Twin Princess of Wonder Planet aired on TV Tokyo from April 2, 2005, to March 25, 2006. The opening theme song is "Princess wa Akiramenai" by Flip-Flap, a twin sister duo. The ending theme song is "Oshare Fantasy" by Fine Rein, consisting of voice actresses Megumi Kojima and Yuko Goto, who provide the voices of Fine and Rein in the show. Throughout the series' run, the production crew held Princess Party events in real life to promote the show, offering collectable keychains with crests of the seven kingdoms.

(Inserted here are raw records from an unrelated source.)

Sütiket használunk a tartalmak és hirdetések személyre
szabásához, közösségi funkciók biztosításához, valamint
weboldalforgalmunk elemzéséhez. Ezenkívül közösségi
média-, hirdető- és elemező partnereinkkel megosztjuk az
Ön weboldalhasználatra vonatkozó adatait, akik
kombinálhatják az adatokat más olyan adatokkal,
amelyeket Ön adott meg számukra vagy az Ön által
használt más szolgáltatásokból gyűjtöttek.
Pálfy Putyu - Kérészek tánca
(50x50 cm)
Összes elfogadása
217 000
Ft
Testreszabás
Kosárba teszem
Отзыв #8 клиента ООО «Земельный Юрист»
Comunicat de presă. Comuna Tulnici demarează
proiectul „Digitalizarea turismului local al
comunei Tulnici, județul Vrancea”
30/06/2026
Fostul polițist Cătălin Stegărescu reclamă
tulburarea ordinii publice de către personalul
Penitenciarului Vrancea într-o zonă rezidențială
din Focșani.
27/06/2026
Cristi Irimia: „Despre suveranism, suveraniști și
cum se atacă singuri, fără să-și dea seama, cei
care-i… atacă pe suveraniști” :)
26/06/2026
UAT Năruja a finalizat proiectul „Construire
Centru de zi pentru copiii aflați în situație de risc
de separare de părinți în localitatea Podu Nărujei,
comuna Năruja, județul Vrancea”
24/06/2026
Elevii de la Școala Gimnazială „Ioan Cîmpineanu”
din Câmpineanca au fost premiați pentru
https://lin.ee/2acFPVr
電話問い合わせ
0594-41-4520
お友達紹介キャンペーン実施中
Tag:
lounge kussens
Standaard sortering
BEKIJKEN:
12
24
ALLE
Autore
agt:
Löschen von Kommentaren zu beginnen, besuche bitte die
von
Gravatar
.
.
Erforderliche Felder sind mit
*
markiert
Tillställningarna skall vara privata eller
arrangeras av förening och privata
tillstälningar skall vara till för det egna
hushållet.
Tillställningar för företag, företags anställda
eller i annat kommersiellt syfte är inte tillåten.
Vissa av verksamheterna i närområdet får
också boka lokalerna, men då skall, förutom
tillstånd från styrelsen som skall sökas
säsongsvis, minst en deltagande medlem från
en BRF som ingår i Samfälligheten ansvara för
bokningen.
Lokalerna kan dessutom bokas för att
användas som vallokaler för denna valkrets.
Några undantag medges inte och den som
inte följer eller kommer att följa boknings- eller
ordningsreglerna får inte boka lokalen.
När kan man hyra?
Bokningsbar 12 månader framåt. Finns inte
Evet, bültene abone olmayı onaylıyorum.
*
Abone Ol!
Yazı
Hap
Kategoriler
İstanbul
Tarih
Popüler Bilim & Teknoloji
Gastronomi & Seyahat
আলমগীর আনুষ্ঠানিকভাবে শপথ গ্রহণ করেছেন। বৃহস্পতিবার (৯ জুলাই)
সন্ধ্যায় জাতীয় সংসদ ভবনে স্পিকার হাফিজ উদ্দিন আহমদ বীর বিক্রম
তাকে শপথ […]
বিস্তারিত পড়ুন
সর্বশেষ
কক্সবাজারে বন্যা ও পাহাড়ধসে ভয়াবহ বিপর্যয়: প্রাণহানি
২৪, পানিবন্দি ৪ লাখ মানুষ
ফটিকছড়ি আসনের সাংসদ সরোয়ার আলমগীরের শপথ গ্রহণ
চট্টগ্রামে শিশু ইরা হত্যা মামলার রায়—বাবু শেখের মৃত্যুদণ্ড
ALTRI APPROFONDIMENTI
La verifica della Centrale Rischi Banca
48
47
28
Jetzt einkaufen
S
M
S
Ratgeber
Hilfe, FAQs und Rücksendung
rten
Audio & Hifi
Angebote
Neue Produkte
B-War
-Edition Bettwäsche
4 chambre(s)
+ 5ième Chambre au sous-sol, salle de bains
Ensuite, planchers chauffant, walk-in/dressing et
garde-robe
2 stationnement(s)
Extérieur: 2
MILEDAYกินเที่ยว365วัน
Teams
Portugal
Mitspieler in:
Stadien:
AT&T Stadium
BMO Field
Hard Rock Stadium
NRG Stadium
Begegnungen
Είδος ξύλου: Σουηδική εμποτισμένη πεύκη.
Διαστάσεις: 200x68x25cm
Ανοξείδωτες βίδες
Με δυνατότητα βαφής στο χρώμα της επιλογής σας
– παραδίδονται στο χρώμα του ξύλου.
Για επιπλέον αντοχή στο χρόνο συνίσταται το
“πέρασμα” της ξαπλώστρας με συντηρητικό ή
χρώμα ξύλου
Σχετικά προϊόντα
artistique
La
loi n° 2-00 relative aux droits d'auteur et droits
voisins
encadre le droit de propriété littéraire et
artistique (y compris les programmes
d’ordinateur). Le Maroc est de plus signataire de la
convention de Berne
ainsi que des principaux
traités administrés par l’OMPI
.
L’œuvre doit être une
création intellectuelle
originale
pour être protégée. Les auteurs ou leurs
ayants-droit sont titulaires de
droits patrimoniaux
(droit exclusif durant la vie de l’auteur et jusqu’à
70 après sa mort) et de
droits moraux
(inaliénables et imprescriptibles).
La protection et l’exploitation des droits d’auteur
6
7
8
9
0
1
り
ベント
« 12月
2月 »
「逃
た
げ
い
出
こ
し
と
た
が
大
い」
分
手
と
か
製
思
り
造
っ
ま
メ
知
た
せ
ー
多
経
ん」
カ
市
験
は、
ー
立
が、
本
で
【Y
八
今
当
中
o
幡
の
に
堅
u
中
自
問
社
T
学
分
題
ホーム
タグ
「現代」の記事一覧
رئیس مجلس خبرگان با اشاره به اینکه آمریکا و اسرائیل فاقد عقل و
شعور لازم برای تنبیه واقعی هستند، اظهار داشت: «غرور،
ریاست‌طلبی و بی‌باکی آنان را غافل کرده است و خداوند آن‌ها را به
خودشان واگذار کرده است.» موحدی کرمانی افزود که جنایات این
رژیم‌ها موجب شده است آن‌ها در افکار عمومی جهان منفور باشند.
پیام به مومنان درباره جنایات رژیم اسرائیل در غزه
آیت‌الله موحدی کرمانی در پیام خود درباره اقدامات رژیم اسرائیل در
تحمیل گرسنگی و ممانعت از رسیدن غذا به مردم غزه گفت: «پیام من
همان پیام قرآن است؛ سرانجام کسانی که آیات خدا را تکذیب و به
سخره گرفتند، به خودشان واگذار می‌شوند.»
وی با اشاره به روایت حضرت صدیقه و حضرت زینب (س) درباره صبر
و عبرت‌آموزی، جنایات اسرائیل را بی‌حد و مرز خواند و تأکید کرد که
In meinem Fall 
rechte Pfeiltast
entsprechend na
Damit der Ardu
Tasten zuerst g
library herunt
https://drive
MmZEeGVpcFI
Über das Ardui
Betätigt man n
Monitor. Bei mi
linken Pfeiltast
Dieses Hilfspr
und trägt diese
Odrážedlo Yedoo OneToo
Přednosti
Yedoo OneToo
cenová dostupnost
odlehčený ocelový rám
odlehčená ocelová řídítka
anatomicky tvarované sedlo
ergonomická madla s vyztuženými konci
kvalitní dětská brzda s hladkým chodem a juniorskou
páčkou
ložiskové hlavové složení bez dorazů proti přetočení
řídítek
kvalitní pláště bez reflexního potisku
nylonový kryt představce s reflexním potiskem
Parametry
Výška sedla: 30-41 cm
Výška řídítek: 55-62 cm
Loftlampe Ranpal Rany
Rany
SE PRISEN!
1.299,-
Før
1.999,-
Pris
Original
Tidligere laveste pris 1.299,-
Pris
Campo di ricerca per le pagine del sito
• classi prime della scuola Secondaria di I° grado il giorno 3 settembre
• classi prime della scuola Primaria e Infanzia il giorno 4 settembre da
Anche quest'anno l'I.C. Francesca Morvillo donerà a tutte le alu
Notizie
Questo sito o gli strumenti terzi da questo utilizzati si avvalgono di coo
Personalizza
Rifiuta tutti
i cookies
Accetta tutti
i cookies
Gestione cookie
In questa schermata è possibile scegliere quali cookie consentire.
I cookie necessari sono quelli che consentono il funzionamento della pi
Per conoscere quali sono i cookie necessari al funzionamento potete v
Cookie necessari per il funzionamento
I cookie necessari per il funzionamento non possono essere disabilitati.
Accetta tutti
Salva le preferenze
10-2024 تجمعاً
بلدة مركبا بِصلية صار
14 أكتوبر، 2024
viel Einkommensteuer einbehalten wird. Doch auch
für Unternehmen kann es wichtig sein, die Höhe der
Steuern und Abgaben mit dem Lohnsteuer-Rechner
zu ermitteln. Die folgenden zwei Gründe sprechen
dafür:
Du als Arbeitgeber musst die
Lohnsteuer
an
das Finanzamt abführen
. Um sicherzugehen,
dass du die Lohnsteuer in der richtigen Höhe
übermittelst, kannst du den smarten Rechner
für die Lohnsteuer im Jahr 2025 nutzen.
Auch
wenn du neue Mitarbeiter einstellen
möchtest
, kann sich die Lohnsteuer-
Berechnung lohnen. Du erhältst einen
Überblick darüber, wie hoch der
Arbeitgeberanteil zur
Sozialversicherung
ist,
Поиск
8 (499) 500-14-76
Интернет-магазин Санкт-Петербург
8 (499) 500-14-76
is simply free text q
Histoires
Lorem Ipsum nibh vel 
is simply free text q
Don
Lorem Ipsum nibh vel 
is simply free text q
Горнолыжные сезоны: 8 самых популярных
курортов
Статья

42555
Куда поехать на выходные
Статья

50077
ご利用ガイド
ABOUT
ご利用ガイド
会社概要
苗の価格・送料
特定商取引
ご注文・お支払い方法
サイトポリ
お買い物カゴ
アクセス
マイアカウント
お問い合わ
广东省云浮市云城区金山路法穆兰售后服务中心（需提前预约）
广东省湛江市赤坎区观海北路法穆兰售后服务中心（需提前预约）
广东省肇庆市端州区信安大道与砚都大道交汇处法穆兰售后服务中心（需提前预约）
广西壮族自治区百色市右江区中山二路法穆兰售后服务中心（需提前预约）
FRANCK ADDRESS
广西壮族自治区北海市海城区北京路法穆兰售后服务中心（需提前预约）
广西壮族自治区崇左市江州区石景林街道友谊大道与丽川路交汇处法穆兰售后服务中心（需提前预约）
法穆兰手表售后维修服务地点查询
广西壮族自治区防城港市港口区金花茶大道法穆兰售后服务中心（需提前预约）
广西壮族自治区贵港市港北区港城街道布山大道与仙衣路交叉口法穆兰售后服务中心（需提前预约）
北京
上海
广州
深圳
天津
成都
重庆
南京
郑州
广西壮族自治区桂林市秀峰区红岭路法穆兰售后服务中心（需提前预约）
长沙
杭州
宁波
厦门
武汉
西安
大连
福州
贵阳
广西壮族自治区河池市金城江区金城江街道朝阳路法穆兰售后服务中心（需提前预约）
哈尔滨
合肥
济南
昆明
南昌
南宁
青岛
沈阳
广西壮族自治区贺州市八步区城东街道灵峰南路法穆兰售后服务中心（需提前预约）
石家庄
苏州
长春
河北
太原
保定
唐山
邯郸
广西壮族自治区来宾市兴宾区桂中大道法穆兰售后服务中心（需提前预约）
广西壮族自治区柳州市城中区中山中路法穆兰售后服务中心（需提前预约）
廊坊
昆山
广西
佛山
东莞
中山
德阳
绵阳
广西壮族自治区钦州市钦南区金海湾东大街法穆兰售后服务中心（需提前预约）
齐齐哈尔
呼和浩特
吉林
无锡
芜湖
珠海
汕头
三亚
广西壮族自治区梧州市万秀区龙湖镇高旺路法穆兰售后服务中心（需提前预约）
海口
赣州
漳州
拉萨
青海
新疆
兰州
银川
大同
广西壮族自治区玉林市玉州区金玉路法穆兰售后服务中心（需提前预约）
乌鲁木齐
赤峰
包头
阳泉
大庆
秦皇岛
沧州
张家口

After the show's run, it was followed up by a direct sequel titled Twin Princess of Wonder Planet Gyu!, which aired on TV Tokyo from April 1, 2006, to March 31, 2007. The opening theme song is "Kimi no Ashita" by Flip-Flap, which charted at #55 on Oricon. The first ending theme song is "Gakuen Tengoku", and the second ending theme song is "Churuchu Rock!", with both songs performed by Wonder 5. "Gakuen Tengoku" charted at #90 on Oricon. Gyu! also featured the insert song "Miracle Gemini Gyu!" by Flip-Flap, which appeared as the B-side on the "Kimi no Ashita" single.

===Manga===
A manga adaptation of the series drawn by Mayuki Anan began serialization in the April 2005 issue of Ciao during the first series' run. The chapters were later released in 2 bound volumes by Shogakukan under the Ciao Comics imprint. The manga was licensed in English for Southeast Asian distribution by Chuang Yi.

| No. | Title | Original release date | English release date |
|---|---|---|---|
| 1 | Twin Princess of Wonder Planet Vol. 01 Fushigiboshi no Futagohime: Raburī Kingudamu 1 (ふしぎ星の☆ふたご姫 ～ラブリーキングダム～ 1) | November 29, 2005 978-4091302694 | 2006 981-269-206-1 |
| 2 | Twin Princess of Wonder Planet Vol. 02 Fushigiboshi no Futagohime: Raburī Kingudamu 2 (ふしぎ星の☆ふたご姫 ～ラブリーキングダム～ 2) | March 1, 2006 978-4091303035 | 2007 981-269-304-1 |

===DS Software===
An electronic organizer software for the Nintendo DS, titled Style Book: Fushigiboshi no Futagohime Gyu! (スタイルブック ふしぎ星の☆ふたご姫Gyu!, Sutairu Bukku Fushigiboshi no Futagohime Gyu!) was released on March 26, 2006, as part of the Style Book DS planner series produced by Bandai.